### TEXT PROVIDED
Uparevata went to his grand-aunt and said: "Grandaunt, my uncle has come."

"Where is he now?" she asked.

"At the village gate."

"Is he alone, or has someone else come with him?"

"He has come with five hundred bhikkhus."

And when she asked him, "Why has he come?" he gave her the message the elder had entrusted to him. Then she thought: "Why does he ask me to provide lodgings for so many? After becoming a monk in his youth, does he want to be a layman again in his old age?" But she arranged the birth chamber for the Elder and lodgings for the bhikkhus, had torches lit and then sent for the Elder. The Venerable Sariputta then, accompanied by the bhikkhus, went up to the terrace of the house and entered his birth chamber. After seating himself, he asked the bhikkhus to go to their quarters. They had hardly left, when a grave illness, dysentery, fell upon the Elder, and he felt severe pains. When one pail was brought in, another was carried out. The brahman lady thought: "The news of my son is not good," and she stood leaning by the door of her own room. And then it happened, the text tells us, that the Four Great Divine Kings asked themselves: "Where may he now be dwelling, the Marshal of the Law?" And they perceived that he was at Nalaka, in his birth chamber, lying on the bed of his Final Passing Away. "Let us go for a last sight of him," they said.

When they reached the birth chamber, they saluted the Elder and remained standing.

"Who are you?" asked the Elder.

"We are the Great Divine Kings, venerable sir."

"Why have you come?"

"We want to attend on you during your illness."

"Let it be!" said the Venerable Sariputta. "There is an attendant here. You may go."

When they had left, there came in the same manner Sakka the king of the gods, and after him, Maha Brahma, and all of them the elder dismissed in the same way.

The brahman lady, seeing the coming and going of these deities, asked herself: "Who could they have been, who came and paid homage to my son, and then left?" And she went to the door of the elder's room and asked the Venerable Cunda for news about the Elder's condition. Cunda conveyed the inquiry to the Elder, telling him: "The Great Upasika (lay devotee) has come."

The Venerable Sariputta asked her: "Why have you come at this unusual hour?"

"To see you, dear," she replied. "Tell me, who were those who came first?"

"The Four Great Divine Kings, upasika."

"Are you, then, greater than they?" she asked. "They are like temple attendants," said the Elder. "Ever since our Master took rebirth they have stood guard over him with swords in hand."

### TO-DO LIST
1. In the passage on Sariputta's last illness, list every divine being who came to the Elder's birth chamber.
2. Please carry the passage on Sariputta's last illness forward from the point where it stops.
The entries after this passage are separate material.

### ITEMS
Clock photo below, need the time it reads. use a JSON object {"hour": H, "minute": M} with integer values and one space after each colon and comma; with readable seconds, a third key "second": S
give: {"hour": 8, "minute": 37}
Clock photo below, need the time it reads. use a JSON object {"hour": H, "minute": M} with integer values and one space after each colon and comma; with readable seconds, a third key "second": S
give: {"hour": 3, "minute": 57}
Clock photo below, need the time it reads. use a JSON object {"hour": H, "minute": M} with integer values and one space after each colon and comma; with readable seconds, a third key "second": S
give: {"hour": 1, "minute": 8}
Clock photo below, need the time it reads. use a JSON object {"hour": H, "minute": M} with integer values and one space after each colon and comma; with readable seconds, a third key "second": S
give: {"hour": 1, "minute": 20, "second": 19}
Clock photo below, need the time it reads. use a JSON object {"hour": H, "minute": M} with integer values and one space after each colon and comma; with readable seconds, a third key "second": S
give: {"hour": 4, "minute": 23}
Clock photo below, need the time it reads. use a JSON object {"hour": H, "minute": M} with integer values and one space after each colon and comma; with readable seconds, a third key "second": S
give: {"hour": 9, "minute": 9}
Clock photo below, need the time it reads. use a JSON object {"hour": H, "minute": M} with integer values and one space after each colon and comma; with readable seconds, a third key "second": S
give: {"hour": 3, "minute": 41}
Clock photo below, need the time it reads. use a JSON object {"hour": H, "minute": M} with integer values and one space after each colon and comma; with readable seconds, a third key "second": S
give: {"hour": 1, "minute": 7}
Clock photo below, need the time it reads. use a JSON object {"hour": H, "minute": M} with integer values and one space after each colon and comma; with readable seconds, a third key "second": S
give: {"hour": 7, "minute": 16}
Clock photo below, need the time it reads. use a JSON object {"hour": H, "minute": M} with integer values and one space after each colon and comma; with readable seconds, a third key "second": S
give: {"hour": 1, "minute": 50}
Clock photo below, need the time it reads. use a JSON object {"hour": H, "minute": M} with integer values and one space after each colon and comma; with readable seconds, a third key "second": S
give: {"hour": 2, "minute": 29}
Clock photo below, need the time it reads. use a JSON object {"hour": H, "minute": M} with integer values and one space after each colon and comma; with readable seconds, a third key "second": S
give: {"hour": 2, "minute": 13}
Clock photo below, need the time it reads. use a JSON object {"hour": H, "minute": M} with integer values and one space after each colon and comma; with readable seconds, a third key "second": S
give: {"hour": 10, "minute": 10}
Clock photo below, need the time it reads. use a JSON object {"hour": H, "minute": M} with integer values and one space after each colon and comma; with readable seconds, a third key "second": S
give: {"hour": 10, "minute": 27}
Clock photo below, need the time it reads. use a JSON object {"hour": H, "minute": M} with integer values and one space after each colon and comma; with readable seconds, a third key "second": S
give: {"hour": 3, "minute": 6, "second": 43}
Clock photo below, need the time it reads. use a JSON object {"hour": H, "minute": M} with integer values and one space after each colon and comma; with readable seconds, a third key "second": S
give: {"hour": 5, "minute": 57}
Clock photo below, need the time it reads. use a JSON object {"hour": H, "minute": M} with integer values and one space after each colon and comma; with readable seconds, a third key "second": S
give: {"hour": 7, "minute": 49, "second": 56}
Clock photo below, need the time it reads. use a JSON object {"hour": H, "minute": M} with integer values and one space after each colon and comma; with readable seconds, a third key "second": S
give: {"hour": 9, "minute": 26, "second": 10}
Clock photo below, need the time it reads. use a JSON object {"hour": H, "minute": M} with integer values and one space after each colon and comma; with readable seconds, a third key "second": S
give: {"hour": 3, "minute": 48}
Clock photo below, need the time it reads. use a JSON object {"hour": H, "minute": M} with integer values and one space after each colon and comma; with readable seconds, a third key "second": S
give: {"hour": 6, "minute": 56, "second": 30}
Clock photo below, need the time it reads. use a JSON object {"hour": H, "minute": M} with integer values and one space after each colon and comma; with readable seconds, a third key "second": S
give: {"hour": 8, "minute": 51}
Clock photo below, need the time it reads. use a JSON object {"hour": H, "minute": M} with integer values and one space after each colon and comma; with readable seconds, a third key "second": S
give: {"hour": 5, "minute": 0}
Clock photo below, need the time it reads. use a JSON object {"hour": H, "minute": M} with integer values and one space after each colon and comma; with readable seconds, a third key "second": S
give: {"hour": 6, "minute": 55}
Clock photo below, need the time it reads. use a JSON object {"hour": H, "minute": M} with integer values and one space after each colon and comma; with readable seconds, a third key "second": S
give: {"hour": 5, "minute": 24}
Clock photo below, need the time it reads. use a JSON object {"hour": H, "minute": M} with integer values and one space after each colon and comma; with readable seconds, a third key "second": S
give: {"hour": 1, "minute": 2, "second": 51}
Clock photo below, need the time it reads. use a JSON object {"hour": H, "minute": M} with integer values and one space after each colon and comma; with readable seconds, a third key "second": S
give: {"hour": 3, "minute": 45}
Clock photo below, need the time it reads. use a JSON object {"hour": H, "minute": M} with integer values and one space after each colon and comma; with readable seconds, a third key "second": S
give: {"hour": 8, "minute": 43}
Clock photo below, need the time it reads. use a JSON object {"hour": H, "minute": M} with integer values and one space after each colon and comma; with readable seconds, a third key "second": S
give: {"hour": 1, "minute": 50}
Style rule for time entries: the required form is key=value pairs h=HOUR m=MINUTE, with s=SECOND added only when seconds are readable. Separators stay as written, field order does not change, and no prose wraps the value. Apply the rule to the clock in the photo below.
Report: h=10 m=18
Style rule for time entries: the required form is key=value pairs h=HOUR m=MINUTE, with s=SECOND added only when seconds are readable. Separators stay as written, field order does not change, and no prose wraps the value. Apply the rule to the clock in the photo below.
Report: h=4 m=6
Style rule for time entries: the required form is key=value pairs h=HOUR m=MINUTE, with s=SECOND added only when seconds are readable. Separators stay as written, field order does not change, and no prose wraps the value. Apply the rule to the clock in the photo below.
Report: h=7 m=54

### TASK-BY-TASK OUTPUTS
1.
- The Four Great Divine Kings
- Sakka, the king of the gods
- Maha Brahma

2.
"After they had left, who was it that came then, dear?"

"It was Sakka the king of the gods."

"Are you then, greater than the king of gods, dear?"

"He is like a novice who carries a bhikkhu's belongings," answered Sariputta. "When our Master returned from the heaven of the Thirty-three (Tavatimsa), Sakka took his bowl and robe and descended to earth together with him."

"And when Sakka had gone, who was it that came after him, filling the room with his radiance?"

"Upasika, that was your own Lord and Master, the Great Brahma."

"Then are you greater, my son, even than my Lord, the Great Brahma?"

"Yes, Upasika. On the day when our Master was born, it is said that four Great Brahmas received the Great Being in a golden net." Upon hearing this, the brahman lady thought: "If my son's power is such as this, what must be the majestic power of my son's Master and Lord?" And while she was thinking this, suddenly the fivefold rapture arose in her, suffusing her entire body.

The Elder thought: "Rapture and joy have arisen in my mother. Now is the time to preach the Dhamma to her." And he said: "What was it you were thinking about, upasika?"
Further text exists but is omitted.